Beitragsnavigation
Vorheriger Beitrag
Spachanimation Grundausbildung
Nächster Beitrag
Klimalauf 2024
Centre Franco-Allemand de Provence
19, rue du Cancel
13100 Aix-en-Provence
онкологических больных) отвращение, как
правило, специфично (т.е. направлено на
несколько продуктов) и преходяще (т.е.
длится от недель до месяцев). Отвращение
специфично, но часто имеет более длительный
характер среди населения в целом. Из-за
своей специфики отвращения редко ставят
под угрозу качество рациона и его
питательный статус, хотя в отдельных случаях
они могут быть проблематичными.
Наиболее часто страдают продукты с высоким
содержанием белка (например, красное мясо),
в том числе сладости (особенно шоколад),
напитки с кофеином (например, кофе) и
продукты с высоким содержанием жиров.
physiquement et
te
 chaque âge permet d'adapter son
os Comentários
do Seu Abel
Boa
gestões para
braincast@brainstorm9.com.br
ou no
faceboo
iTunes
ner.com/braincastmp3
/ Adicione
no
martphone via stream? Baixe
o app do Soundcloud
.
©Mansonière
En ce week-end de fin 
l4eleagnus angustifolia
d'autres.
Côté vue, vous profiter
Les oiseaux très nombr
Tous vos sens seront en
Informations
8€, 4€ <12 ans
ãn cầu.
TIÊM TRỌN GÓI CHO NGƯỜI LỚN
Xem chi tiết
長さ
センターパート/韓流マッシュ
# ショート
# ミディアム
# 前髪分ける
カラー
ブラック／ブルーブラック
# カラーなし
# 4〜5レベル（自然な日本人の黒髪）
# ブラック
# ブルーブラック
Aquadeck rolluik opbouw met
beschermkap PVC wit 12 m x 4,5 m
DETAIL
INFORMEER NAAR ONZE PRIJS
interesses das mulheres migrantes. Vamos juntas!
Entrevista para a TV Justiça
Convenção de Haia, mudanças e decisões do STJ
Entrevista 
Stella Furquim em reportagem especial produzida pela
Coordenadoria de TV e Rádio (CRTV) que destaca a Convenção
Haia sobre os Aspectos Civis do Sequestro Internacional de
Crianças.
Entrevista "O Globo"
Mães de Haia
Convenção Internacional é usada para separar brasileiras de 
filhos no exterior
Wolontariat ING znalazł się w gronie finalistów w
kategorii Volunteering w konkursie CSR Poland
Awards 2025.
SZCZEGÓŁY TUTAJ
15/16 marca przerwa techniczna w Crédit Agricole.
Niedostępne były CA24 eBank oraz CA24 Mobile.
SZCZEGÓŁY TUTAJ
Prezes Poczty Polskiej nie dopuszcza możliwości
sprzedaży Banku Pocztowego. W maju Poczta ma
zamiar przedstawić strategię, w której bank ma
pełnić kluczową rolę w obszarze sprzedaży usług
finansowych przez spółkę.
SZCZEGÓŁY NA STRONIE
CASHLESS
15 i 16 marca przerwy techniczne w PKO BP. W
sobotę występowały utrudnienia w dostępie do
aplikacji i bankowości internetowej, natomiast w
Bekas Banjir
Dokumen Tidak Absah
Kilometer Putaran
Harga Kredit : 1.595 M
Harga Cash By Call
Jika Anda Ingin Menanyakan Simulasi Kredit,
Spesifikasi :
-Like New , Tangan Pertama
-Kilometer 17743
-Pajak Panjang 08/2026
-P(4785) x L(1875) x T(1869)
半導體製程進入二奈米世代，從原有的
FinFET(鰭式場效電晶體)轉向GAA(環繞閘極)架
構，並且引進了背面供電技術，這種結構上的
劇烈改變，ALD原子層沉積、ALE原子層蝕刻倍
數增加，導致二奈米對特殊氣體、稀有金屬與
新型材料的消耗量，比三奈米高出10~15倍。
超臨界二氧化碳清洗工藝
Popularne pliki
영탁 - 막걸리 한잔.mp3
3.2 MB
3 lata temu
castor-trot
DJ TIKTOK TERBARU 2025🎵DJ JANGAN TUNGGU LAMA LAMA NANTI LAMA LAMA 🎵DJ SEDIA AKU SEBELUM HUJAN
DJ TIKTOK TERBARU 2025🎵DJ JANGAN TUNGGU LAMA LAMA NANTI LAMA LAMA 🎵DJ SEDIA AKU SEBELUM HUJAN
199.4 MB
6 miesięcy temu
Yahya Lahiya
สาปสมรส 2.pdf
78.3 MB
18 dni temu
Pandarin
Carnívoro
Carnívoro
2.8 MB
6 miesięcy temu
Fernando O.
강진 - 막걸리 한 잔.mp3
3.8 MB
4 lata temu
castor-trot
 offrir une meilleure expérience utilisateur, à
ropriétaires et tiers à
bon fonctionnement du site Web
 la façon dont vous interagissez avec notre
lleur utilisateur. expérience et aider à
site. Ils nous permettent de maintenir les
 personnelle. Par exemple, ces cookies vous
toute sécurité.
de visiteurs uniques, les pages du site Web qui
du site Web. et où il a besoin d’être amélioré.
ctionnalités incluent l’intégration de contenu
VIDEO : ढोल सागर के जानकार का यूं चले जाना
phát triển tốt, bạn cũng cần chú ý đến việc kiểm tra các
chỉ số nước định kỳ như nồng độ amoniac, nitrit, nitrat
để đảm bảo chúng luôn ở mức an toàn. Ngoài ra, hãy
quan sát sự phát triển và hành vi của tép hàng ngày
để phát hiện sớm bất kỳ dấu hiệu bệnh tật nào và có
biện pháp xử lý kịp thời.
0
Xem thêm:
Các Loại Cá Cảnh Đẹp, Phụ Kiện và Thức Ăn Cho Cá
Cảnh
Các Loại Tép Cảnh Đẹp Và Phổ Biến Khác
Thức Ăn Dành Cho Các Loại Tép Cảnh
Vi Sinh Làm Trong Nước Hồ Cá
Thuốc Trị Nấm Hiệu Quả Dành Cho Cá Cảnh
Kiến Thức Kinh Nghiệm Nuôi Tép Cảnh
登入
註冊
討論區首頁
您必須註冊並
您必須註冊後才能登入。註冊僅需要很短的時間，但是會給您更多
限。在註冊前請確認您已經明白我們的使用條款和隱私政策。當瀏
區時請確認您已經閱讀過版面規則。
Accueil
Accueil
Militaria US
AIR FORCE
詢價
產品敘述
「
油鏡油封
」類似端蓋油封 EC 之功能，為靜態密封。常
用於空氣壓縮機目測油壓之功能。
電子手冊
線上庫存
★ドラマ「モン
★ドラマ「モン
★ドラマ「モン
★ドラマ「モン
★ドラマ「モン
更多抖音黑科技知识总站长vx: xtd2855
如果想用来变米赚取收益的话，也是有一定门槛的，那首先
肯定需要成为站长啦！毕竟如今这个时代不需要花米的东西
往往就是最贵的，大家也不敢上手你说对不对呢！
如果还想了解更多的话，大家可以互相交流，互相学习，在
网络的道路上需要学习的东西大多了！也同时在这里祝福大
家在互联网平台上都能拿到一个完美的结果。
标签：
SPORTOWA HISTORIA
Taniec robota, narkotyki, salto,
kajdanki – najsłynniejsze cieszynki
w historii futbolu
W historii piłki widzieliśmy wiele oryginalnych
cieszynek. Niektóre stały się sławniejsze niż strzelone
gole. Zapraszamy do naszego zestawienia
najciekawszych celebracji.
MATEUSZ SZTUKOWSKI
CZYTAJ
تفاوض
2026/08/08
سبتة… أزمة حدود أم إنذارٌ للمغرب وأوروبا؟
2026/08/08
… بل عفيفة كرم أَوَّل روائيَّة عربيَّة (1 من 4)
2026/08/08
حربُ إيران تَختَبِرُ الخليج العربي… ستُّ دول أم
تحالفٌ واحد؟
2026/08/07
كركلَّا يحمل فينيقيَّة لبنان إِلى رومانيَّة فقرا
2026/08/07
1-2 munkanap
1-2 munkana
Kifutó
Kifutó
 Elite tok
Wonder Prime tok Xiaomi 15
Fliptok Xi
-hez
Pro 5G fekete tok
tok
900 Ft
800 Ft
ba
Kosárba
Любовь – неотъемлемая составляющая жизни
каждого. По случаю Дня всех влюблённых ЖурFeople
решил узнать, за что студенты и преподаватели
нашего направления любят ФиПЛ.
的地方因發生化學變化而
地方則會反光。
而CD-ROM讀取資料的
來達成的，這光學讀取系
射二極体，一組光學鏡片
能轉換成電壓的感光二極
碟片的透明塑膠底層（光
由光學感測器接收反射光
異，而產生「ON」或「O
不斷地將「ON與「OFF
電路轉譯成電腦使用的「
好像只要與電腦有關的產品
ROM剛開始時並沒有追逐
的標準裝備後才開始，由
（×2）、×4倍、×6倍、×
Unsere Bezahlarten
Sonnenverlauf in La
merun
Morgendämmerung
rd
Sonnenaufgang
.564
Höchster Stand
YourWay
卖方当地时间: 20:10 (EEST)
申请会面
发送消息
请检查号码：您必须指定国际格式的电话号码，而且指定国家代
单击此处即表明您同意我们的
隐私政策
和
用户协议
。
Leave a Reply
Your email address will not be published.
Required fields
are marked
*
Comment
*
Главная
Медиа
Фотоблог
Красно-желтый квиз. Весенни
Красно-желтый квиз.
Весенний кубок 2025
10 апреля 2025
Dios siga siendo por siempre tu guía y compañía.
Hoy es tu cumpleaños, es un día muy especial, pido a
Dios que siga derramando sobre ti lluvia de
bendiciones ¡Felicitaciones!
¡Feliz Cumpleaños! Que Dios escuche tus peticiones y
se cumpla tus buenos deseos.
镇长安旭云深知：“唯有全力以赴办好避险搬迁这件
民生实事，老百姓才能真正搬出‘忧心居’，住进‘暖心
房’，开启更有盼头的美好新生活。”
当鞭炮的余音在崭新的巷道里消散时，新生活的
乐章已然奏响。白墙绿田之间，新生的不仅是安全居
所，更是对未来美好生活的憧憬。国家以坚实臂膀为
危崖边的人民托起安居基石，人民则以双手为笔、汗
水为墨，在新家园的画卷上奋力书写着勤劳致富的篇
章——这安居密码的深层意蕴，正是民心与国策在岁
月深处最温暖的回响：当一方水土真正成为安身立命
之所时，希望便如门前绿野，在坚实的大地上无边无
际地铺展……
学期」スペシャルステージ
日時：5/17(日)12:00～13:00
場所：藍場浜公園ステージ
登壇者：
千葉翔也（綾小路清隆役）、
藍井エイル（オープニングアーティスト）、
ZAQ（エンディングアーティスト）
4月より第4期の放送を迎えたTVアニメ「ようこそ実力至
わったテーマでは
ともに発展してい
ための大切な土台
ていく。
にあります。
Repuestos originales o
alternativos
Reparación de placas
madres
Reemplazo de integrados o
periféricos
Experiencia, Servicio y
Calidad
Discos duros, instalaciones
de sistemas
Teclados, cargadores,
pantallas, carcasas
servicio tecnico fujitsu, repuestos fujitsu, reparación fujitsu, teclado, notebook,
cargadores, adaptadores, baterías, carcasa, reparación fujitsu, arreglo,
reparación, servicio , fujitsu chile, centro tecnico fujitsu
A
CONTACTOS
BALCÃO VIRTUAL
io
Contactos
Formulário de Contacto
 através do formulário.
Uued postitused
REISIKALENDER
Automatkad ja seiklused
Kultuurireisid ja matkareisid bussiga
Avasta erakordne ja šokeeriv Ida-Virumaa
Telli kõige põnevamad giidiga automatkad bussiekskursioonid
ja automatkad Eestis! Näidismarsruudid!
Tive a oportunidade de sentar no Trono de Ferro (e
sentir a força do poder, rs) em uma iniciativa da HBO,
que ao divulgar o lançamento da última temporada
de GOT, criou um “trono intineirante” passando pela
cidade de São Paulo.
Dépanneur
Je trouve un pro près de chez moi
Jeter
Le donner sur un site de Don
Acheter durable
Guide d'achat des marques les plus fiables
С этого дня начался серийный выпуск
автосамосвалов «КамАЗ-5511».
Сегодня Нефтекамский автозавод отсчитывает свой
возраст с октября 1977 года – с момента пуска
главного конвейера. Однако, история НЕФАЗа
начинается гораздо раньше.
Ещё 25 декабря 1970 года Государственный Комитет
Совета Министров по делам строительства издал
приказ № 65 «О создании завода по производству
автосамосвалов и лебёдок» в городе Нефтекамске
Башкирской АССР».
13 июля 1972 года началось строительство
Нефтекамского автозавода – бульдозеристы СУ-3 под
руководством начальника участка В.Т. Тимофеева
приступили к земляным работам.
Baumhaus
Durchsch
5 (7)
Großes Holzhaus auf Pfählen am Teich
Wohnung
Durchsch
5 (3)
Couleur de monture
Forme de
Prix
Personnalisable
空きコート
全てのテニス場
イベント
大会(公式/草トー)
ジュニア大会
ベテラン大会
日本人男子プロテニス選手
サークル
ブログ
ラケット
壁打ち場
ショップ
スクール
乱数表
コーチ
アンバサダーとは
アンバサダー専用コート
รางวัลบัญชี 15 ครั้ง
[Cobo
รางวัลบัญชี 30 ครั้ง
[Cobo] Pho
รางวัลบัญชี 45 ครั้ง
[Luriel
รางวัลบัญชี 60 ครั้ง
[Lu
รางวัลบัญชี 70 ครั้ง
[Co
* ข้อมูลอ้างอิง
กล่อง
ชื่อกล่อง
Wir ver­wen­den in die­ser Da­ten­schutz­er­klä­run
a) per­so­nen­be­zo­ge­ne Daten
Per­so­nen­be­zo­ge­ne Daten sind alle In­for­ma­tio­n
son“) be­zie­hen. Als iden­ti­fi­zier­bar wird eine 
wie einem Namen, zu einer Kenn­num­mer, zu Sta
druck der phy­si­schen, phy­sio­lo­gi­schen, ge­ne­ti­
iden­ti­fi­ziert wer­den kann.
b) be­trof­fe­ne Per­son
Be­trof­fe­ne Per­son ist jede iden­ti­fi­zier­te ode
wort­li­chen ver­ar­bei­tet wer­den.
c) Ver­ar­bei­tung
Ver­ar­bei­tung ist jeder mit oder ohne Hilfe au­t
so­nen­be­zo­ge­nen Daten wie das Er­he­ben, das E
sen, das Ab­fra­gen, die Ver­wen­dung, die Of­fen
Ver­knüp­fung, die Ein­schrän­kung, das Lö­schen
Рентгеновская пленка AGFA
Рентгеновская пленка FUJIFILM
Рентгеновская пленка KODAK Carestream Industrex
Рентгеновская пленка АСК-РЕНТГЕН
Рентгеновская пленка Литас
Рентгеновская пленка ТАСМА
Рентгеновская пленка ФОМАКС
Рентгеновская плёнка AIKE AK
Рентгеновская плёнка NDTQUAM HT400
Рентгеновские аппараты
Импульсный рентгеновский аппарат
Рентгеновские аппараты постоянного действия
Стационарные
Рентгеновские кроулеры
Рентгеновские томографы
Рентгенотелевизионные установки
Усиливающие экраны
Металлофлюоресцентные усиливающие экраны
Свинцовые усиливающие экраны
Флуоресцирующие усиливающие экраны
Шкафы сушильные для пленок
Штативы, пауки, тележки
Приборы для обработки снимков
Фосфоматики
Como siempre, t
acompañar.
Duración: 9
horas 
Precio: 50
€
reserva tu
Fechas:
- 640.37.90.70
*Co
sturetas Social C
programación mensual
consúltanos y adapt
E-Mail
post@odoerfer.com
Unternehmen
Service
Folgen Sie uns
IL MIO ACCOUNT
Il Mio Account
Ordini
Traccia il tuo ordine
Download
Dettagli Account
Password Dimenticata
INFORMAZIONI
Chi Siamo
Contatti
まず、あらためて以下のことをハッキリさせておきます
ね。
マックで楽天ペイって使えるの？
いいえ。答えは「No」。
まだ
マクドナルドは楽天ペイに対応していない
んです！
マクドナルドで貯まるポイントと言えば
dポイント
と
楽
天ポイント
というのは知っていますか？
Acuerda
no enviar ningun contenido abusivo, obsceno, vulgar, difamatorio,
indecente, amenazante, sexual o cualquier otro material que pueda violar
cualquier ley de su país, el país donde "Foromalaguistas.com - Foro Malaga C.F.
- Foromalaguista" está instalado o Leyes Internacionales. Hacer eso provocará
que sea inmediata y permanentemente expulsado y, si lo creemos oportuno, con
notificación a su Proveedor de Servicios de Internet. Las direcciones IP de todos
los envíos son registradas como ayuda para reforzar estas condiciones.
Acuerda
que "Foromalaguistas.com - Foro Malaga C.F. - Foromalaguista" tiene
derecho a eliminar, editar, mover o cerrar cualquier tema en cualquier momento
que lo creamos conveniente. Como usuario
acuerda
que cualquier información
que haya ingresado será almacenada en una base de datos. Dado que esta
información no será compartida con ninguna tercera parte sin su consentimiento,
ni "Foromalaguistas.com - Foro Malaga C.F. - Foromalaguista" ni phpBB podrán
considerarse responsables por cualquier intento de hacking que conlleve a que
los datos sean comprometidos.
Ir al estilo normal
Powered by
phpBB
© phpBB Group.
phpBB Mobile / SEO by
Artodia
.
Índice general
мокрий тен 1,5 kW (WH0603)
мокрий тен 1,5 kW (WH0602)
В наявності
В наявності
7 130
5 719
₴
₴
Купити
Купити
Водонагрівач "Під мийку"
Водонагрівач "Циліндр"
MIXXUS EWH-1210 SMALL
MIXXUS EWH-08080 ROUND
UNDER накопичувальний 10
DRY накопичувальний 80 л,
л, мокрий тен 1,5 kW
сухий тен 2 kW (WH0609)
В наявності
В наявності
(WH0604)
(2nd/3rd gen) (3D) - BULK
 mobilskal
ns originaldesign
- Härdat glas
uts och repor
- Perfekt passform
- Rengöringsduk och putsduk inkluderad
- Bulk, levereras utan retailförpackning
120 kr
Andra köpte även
....................
• **Assignment**
The answer is the run of lines above from the line containing "Весенний кубок 2025" through the line containing "所，更是对未来美好生活的憧憬。国家以坚实臂膀为", copied exactly and alone.

• **Answer section**
Весенний кубок 2025
10 апреля 2025
Dios siga siendo por siempre tu guía y compañía.
Hoy es tu cumpleaños, es un día muy especial, pido a
Dios que siga derramando sobre ti lluvia de
bendiciones ¡Felicitaciones!
¡Feliz Cumpleaños! Que Dios escuche tus peticiones y
se cumpla tus buenos deseos.
镇长安旭云深知：“唯有全力以赴办好避险搬迁这件
民生实事，老百姓才能真正搬出‘忧心居’，住进‘暖心
房’，开启更有盼头的美好新生活。”
当鞭炮的余音在崭新的巷道里消散时，新生活的
乐章已然奏响。白墙绿田之间，新生的不仅是安全居
所，更是对未来美好生活的憧憬。国家以坚实臂膀为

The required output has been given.